◆ Excerpt to read:
------------------------------

On a side note, how funny is it that the dress on the cover matches the dress Cinderella is wearing in my childhood fairy tale collection?

My Rating: 4 stars

Warning: Contains spoilers

As a Retelling:

In Princess of Glass, George draws almost exclusively from the French version of “Cinderella” by Charles Perrault.  However, it is much less of a straight retelling of the tale than Princess of the Midnight Ball is of “The Twelve Dancing Princesses.”  This is necessary since “Cinderella” is probably the most well-known fairy tale and has been retold countless times.  If an author is going to differentiate their version, they need to put a twist on it.  Most of the major elements are still included; we have a girl of noble birth reduced to working as a maid, a magical godmother, three balls, and glass slippers.  However, the main protagonist is not the Cinderella character, Ellen/Eleanora.  Instead it is Princess Poppy, whose role is equivalent to one of the stepsisters in the original story.

------------------------------

Saved data entries:
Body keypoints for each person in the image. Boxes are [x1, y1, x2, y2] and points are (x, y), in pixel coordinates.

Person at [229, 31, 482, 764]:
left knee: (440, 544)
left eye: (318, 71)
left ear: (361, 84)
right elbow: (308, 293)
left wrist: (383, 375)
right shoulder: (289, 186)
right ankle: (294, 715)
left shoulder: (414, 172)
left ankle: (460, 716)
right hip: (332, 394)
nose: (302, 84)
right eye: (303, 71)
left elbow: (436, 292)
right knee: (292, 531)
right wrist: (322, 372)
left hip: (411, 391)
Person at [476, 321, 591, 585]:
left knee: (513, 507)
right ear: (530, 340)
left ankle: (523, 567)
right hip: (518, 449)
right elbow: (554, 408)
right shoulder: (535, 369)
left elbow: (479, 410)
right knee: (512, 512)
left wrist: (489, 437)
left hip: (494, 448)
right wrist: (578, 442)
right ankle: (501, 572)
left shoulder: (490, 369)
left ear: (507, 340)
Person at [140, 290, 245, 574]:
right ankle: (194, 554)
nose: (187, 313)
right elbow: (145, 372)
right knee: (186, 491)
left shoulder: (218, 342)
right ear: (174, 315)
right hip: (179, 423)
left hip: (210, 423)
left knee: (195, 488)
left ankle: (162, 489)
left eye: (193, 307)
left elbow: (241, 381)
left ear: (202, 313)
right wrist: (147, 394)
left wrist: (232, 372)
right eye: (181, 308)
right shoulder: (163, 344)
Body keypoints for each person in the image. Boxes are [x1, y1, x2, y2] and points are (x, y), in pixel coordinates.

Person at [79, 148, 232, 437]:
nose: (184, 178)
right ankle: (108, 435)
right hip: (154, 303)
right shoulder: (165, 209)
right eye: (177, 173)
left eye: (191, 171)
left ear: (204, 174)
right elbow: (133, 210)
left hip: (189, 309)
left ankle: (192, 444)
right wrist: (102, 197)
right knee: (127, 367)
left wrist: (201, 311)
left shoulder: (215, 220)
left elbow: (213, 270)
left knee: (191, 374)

------------------------------

◆ Required tasks:
• A. According to the book review, which version of "Cinderella" does George draw from almost exclusively?
• B. Rewrite the book review passage starting at "My Rating: 4" and ending at "the original story.", swapping "maid" for "servant".

◆ Exercise results:
• A. The French version by Charles Perrault.

• B.
My Rating: 4 stars

Warning: Contains spoilers

As a Retelling:

In Princess of Glass, George draws almost exclusively from the French version of “Cinderella” by Charles Perrault.  However, it is much less of a straight retelling of the tale than Princess of the Midnight Ball is of “The Twelve Dancing Princesses.”  This is necessary since “Cinderella” is probably the most well-known fairy tale and has been retold countless times.  If an author is going to differentiate their version, they need to put a twist on it.  Most of the major elements are still included; we have a girl of noble birth reduced to working as a servant, a magical godmother, three balls, and glass slippers.  However, the main protagonist is not the Cinderella character, Ellen/Eleanora.  Instead it is Princess Poppy, whose role is equivalent to one of the stepsisters in the original story.